▸ **Material supplied**
>>>>>
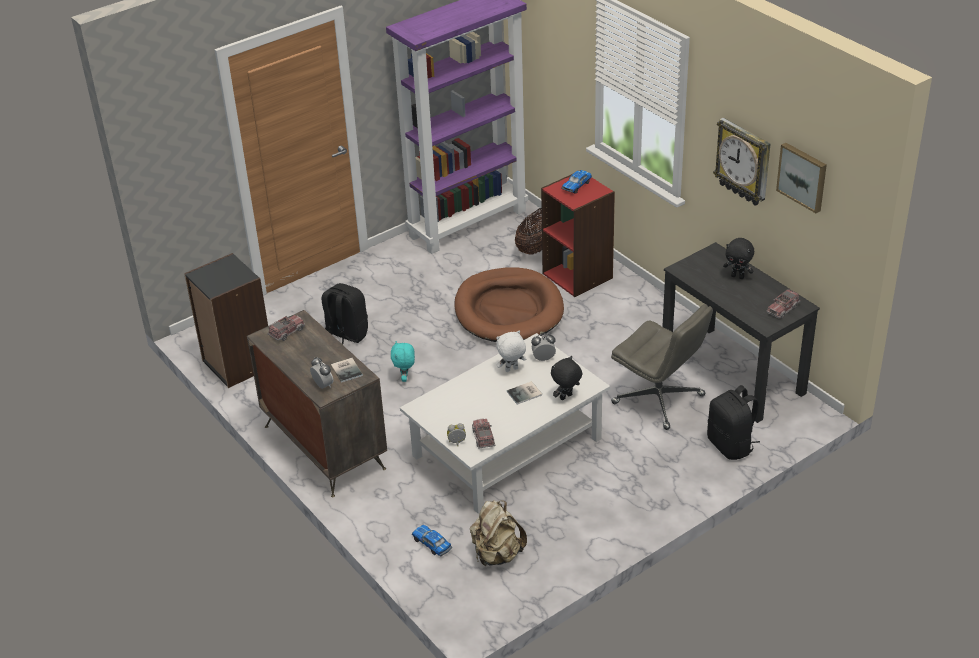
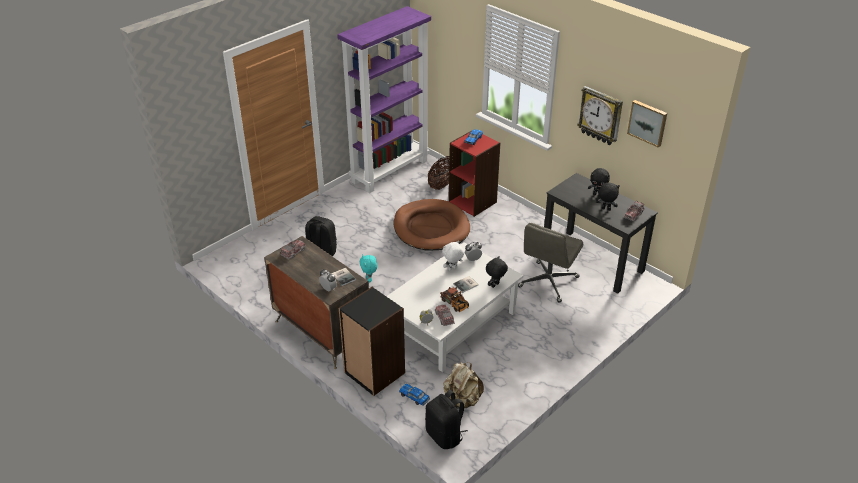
camera: 10 degrees left, 0 degrees up
(237, 363) = (246, 278): black bookcase -> black bookcase (374, 373)
(503, 421) = (456, 305): none -> toy truck
(659, 400) = (548, 282): grey office chair -> grey office chair turned 90 degrees clockwise
(731, 446) = (604, 310): black backpack -> black backpack (445, 436)
(743, 299) = (605, 209): none -> black plush toy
<<<<<
▸ **What is being asked**
Every line from the one that contains "(503, 421) = (456, 305): none -> toy truck" down to and including the last line of the records above must be set down exactly, with nothing else.

▸ **Completed task**
(503, 421) = (456, 305): none -> toy truck
(659, 400) = (548, 282): grey office chair -> grey office chair turned 90 degrees clockwise
(731, 446) = (604, 310): black backpack -> black backpack (445, 436)
(743, 299) = (605, 209): none -> black plush toy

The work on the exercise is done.